Why farm loan waiver is a bad idea

By Business Standard
February 25, 2008 09:05 IST

The reported move by the government, to prepare for a virtually across-the-board waiver of bad or rescheduled agricultural loans, is imprudent in every way.

Most importantly, it may end up crippling the agricultural credit system, which is what happened once earlier with the then deputy prime minister, Devi Lal's, loan waiver of 1990.

The cooperative credit sector has still not fully recovered from that blow. Apart from turning cooperative credit banks sick, it made even the commercial banking sector wary of disbursing crop loans for a long time after that ill-conceived move.

The step that is reportedly being planned now will destroy the discipline of any functioning credit system, and jeopardise the repayment of other loans even in the future as those who have been servicing their loans will wonder what wrong they have done that their loans are not being written off.

Worse, the scheme may end up compounding, rather than alleviating, the woes of defaulters and heavily indebted farmers, by making them eligible for fresh credit despite their being unable to earn enough to repay their existing loans.

Finally, the move does not address the bigger issue of farmers' indebtedness to moneylenders, who charge usurious interest rates.

The need for providing relief to farmers in distress cannot be disputed. But if it is offered in a manner that is tantamount to killing the goose (i.e. farm credit) that lays the golden eggs, then it surely is unwise. Leave alone the farm loan waiver scheme of 1990, even in more recent times the futility of measures like interest waiver and loan repayment rescheduling has been manifest in Vidarbha and other areas affected by farmers' suicides.

The relief measures announced, it is obvious, did not have the desired effect as reports of suicides have continued to pour in unabated from these belts even after the implementation of the debt relief package.

This is largely because private moneylenders, who supplement the loans of even those farmers who are covered under the institutional credit system, have continued to harass them for the settlement of their dues. What farmers need for their survival is income, and not so much debt relief; in other words, the country needs agricultural renewal and productivity improvement.

The government's reported move may also defy macro-level fiscal prudence. Considering the huge volume of total non-performing assets related to agriculture, the funds needed for such a measure would be in excess of Rs 32,000 crore (Rs 320 billion).

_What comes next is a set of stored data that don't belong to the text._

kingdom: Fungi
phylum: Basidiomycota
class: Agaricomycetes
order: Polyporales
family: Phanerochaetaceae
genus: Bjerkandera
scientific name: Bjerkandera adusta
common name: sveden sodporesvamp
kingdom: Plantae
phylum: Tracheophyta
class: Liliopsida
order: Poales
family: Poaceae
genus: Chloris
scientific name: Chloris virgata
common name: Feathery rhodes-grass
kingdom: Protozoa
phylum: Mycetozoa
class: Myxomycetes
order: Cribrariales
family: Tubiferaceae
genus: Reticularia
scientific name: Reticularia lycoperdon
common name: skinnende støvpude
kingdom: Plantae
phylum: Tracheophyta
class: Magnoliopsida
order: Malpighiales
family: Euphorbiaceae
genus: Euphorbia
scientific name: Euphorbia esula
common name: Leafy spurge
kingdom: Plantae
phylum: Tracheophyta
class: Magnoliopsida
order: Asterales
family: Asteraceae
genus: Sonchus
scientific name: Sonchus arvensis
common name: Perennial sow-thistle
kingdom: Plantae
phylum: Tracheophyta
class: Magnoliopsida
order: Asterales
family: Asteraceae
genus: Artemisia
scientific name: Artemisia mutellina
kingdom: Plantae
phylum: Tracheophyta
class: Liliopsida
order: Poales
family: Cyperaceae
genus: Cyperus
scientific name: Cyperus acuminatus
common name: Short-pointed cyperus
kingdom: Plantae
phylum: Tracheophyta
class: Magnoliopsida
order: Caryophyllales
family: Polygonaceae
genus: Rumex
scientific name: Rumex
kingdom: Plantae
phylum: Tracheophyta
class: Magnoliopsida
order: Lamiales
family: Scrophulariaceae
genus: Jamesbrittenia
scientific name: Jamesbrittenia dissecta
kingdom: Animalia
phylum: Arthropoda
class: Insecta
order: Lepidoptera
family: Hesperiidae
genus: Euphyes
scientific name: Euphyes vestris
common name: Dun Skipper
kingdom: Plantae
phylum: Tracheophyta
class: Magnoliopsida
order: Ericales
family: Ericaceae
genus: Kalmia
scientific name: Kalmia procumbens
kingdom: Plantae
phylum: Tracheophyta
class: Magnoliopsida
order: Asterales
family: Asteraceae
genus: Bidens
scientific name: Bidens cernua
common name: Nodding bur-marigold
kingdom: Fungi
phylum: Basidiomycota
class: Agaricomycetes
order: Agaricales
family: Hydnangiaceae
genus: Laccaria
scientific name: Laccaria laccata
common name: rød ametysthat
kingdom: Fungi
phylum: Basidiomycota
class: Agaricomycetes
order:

If the rescheduled farm loans are also taken into the reckoning, this figure might touch a mind-boggling Rs 90,000 crore (Rs 900 billion). Doling out such mammoth sums would, obviously, adversely affect the availability of funds for other pressing developmental needs. As it is, the government is subventing 2 per cent of interest on crop loans of up to Rs 2 lakh (Rs 200,000) disbursed by the banks at 7 per cent interest, instead of the usual 9 per cent.

Taking all these into consideration, the government needs to rethink its proposal and consider, instead, a relief package for distressed farmers without endangering agricultural credit.